NT3 interaction with TrkC mediates phosphorylation and activation of endogenous Dbs in Schwann cells. (A) After stimulation with NT3, the Trk immunoprecipitates were immunoblotted with antibodies against Dbs and pan-Trk. Immunoprecipitated Dbs was quantified and normalized to the total amount of immunoprecipitated Trk, indicated by “1.0” and “2.3” below the Dbs bands. The total Dbs in the cell lysates is also shown. (B) Schwann cells were transfected with FLAG-Dbs and stained with antibodies against FLAG (green) and pan-Trk (red).

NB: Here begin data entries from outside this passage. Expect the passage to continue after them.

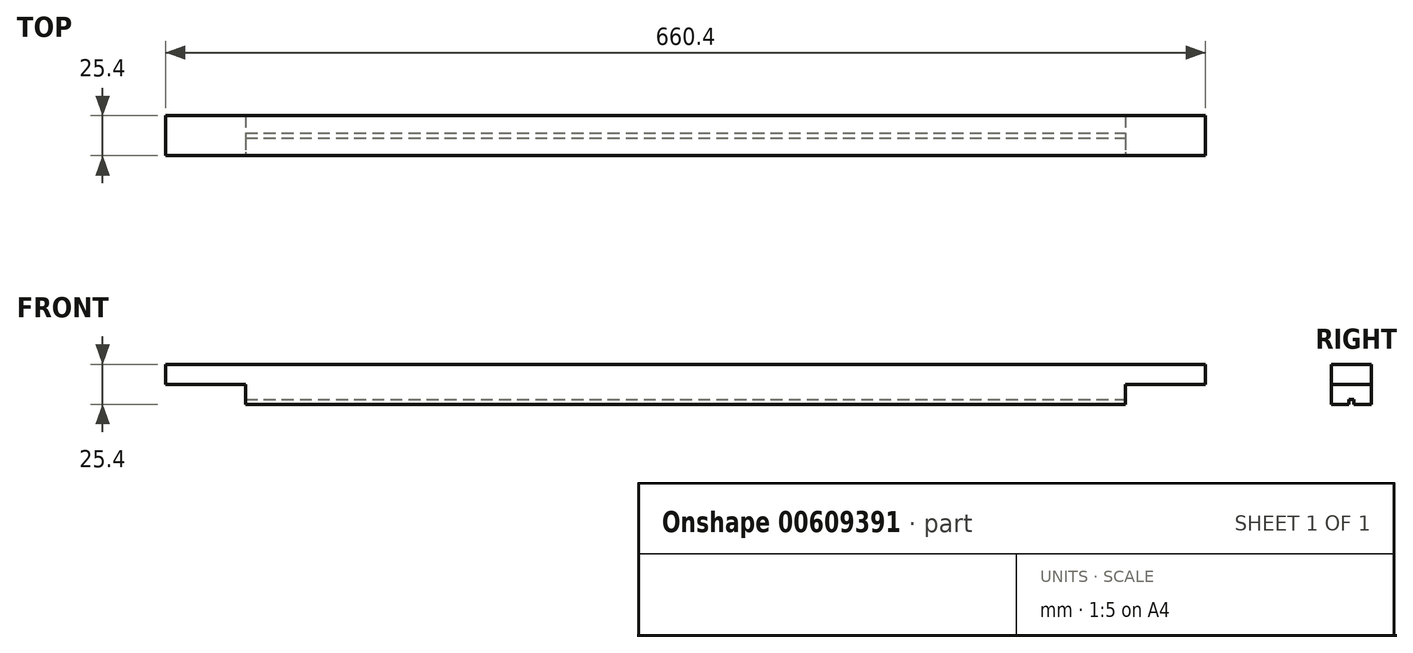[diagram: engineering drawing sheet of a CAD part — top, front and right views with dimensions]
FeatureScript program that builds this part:
annotation { "Feature Type Name" : "Feature", "Feature Type Description" : "" }
export const myFeature = defineFeature(function(context is Context, id is Id, definition is map)
    precondition{}
    {
        {
            var Q0;
            Q0=qCreatedBy(makeId("Front.planeOp"),FACE);
            var sketch = newSketch(context, id + "F0", { "sketchPlane" : qUnion([Q0])});
            skLineSegment(sketch, "E0.bottom", {"start": v(-330.2, 12.7) * mm, "end": v(330.2, 12.7) * mm});
            skLineSegment(sketch, "E0.top", {"start": v(-330.2, -12.7) * mm, "end": v(330.2, -12.7) * mm});
            skLineSegment(sketch, "E0.left", {"start": v(-330.2, 12.7) * mm, "end": v(-330.2, -12.7) * mm});
            skLineSegment(sketch, "E0.right", {"start": v(330.2, 12.7) * mm, "end": v(330.2, -12.7) * mm});
            skPoint(sketch, "E0.middle", {"position": v(0, 0) * mm});
            skSolve(sketch);
        }
        {
            var Q0;
            Q0=makeQuery(id+"F0.imprint","IMPRINT",FACE,{"disambiguationData":[TD([[makeQuery(id+"F0.imprint","IMPRINT",EDGE,{"derivedFrom":sQuery(id+"F0.wireOp",EDGE,"E0.bottom")}),-1.0]])]});
            extrude(context, id + "F1", {"entities" : qUnion([Q0]), "depth" : 25.4 * mm, "offsetDistance" : 25.4 * mm});
        }
        {
            var Q0;
            Q0=makeQuery(id+"F1.opExtrude","CAP_FACE",FACE,{"disambiguationData":[OSD([sQuery(id+"F0.wireOp",EDGE,"E0.bottom"),sQuery(id+"F0.wireOp",EDGE,"E0.top"),sQuery(id+"F0.wireOp",EDGE,"E0.left"),sQuery(id+"F0.wireOp",EDGE,"E0.right")])],"isStart":false});
            var sketch = newSketch(context, id + "F2", { "sketchPlane" : qUnion([Q0])});
            skLineSegment(sketch, "E1.bottom", {"start": v(-330.2, -12.7) * mm, "end": v(-279.4, -12.7) * mm});
            skLineSegment(sketch, "E1.top", {"start": v(-330.2, 0) * mm, "end": v(-279.4, 0) * mm});
            skLineSegment(sketch, "E1.left", {"start": v(-330.2, -12.7) * mm, "end": v(-330.2, 0) * mm});
            skLineSegment(sketch, "E1.right", {"start": v(-279.4, -12.7) * mm, "end": v(-279.4, 0) * mm});
            skLineSegment(sketch, "E2.bottom", {"start": v(330.2, -12.7) * mm, "end": v(279.4, -12.7) * mm});
            skLineSegment(sketch, "E2.top", {"start": v(330.2, 0) * mm, "end": v(279.4, 0) * mm});
            skLineSegment(sketch, "E2.left", {"start": v(330.2, -12.7) * mm, "end": v(330.2, 0) * mm});
            skLineSegment(sketch, "E2.right", {"start": v(279.4, -12.7) * mm, "end": v(279.4, 0) * mm});
            skSolve(sketch);
        }
        {
            var Q0;
            Q0=makeQuery(id+"F2.imprint","IMPRINT",FACE,{"disambiguationData":[TD([[makeQuery(id+"F2.imprint","IMPRINT",EDGE,{"derivedFrom":sQuery(id+"F2.wireOp",EDGE,"E1.bottom")}),1.0]])]});
            var Q1;
            Q1=makeQuery(id+"F2.imprint","IMPRINT",FACE,{"disambiguationData":[TD([[makeQuery(id+"F2.imprint","IMPRINT",EDGE,{"derivedFrom":sQuery(id+"F2.wireOp",EDGE,"E2.bottom")}),1.0]])]});
            extrude(context, id + "F3", {"entities" : qUnion([Q0, Q1]), "operationType" : NewBodyOperationType.REMOVE, "oppositeDirection" : true, "depth" : 25.4 * mm, "offsetDistance" : 25.4 * mm});
        }
        {
            var Q0;
            Q0=makeQuery(id+"F1.opExtrude","SWEPT_FACE",FACE,{"disambiguationData":[OSD([sQuery(id+"F0.wireOp",EDGE,"E0.top")])]});
            var sketch = newSketch(context, id + "F4", { "sketchPlane" : qUnion([Q0])});
            skLineSegment(sketch, "E3.bottom", {"start": v(-279.4, 14.29) * mm, "end": v(279.4, 14.29) * mm});
            skLineSegment(sketch, "E3.top", {"start": v(-279.4, 11.11) * mm, "end": v(279.4, 11.11) * mm});
            skLineSegment(sketch, "E3.left", {"start": v(-279.4, 14.29) * mm, "end": v(-279.4, 11.11) * mm});
            skLineSegment(sketch, "E3.right", {"start": v(279.4, 14.29) * mm, "end": v(279.4, 11.11) * mm});
            skPoint(sketch, "E3.middle", {"position": v(0, 12.7) * mm});
            skSolve(sketch);
        }
        {
            var Q0;
            Q0=makeQuery(id+"F4.imprint","IMPRINT",FACE,{"disambiguationData":[TD([[makeQuery(id+"F4.imprint","IMPRINT",EDGE,{"derivedFrom":sQuery(id+"F4.wireOp",EDGE,"E3.bottom")}),-1.0]])]});
            extrude(context, id + "F5", {"entities" : qUnion([Q0]), "operationType" : NewBodyOperationType.REMOVE, "oppositeDirection" : true, "depth" : 3.17 * mm, "offsetDistance" : 25.4 * mm});
        }
    });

Structures where Dbs and TrkC colocalize are indicated by arrows. (C and D) Active, tyrosine-phosphorylated Dbs was detected by the pull-down assay by using GST-Cdc42G15A from the cell lysates after incubation with NT3. The total Dbs in the cell lysates is also shown. (E) Effect of K252a on Dbs precipitated from the lysates of Schwann cells stimulated with NT3. Active, tyrosine-phosphorylated Dbs was detected by the pull-down assay by using GST-Cdc42G15A.